Tudo que vive foi feito para morrer, nada é eterno. Saber lidar com a efemeridade das coisas é compreender a beleza e a importância de Ikú entre nós. Quando entendemos o sentido da morte e que somos seres para a morte, a vida torna acontecimento e nossa estadia no mundo pode enfim ser carregada e repleta de sentido. Este sentido é o sentindo mesmo do porque viemos, porque estamos aqui e para onde vamos.
Que Iku não nos alcance antes da nossa hora. Que nossas vidas não sejam ceifadas por acaso. Mas que saibamos aproveitar nossa estadia neste grande mercado que é o Aiye. Que essa estadia não seja um mero acontecimento e que não façamos das nossas vida uma coisa qualquer. É preciso compreender a existência como algo sublime para se ocupar do próprio sentido da vida enquanto se vive profundamente.

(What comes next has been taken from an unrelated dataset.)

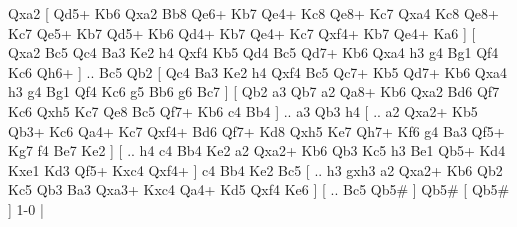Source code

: Qxa2 [  Qd5+ Kb6  Qxa2 Bb8  Qe6+ Kb7  Qe4+ Kc8  Qe8+ Kc7  Qxa4 Kc8  Qe8+ Kc7  Qe5+ Kb7  Qd5+ Kb6  Qd4+ Kb7  Qe4+ Kc7  Qxf4+ Kb7  Qe4+ Ka6   ]  [  Qxa2 Bc5  Qc4 Ba3  Ke2 h4  Qxf4 Kb5  Qd4 Bc5  Qd7+ Kb6  Qxa4 h3  g4 Bg1  Qf4 Kc6  Qh6+   ] .. Bc5    Qb2 [  Qc4 Ba3  Ke2 h4  Qxf4 Bc5  Qc7+ Kb5  Qd7+ Kb6  Qxa4 h3  g4 Bg1  Qf4 Kc6  g5 Bb6  g6 Bc7   ]  [  Qb2 a3  Qb7 a2  Qa8+ Kb6  Qxa2 Bd6  Qf7 Kc6  Qxh5 Kc7  Qe8 Bc5  Qf7+ Kb6  c4 Bb4   ] .. a3    Qb3   h4 [ .. a2  Qxa2+ Kb5  Qb3+ Kc6  Qa4+ Kc7  Qxf4+ Bd6  Qf7+ Kd8  Qxh5 Ke7  Qh7+ Kf6  g4 Ba3  Qf5+ Kg7  f4 Be7  Ke2   ]  [ .. h4  c4 Bb4  Ke2 a2  Qxa2+ Kb6  Qb3 Kc5  h3 Be1  Qb5+ Kd4  Kxe1 Kd3  Qf5+ Kxc4  Qxf4+   ]  c4   Bb4    Ke2   Bc5 [ .. h3  gxh3 a2  Qxa2+ Kb6  Qb2 Kc5  Qb3 Ba3  Qxa3+ Kxc4  Qa4+ Kd5  Qxf4 Ke6   ]  [ .. Bc5  Qb5#   ]  Qb5#    [  Qb5#   ] 1-0  |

Quando Olodúmáre criou o Aiye ele estava pensando em um lugar para suas criaturas os enyan, humanos e não-humanos desfrutarem com alegria suas benesses. O próprio Olodúmáré é um Deus / Deusa ocioso, Ele é criativo e adora o desfrute. É neste sentido que a vida plena só pode se vivida e entendida quando a plenitude das formas singulares de vida toma cada um de nós, a nossa maneira. É quando sabemos conduzir nossas vidas tal como um ócio criativo, que então podemos viver a vida plena. É isso que é viver e é isso que é morrer.
AJÍ PA ÖJÖ IKÚ DÀ, BÀBÁ MI ÀGBÖNNÌRÈGÚN
Bàbáláwó Adèlóná Sàngówàlé é líder do Egbe Ifá Agboniregun a ti Ile Asé Sàngó Iya Omi Osún em Senador Canedo - Goiás. Idealizou o Coletivo Faraimará que é composto por Bàbáláwós, Iyáláwós, Iyanifas, Olorisas, Babalorixás e Iyalorixás do Brasil inteiro. É psicólogo, antropólogo e filósofo. É também Mestre em Antropologia Social e atualmente realiza doutoramento em Antropologia Social pelo PPGAS/FCS-UFG.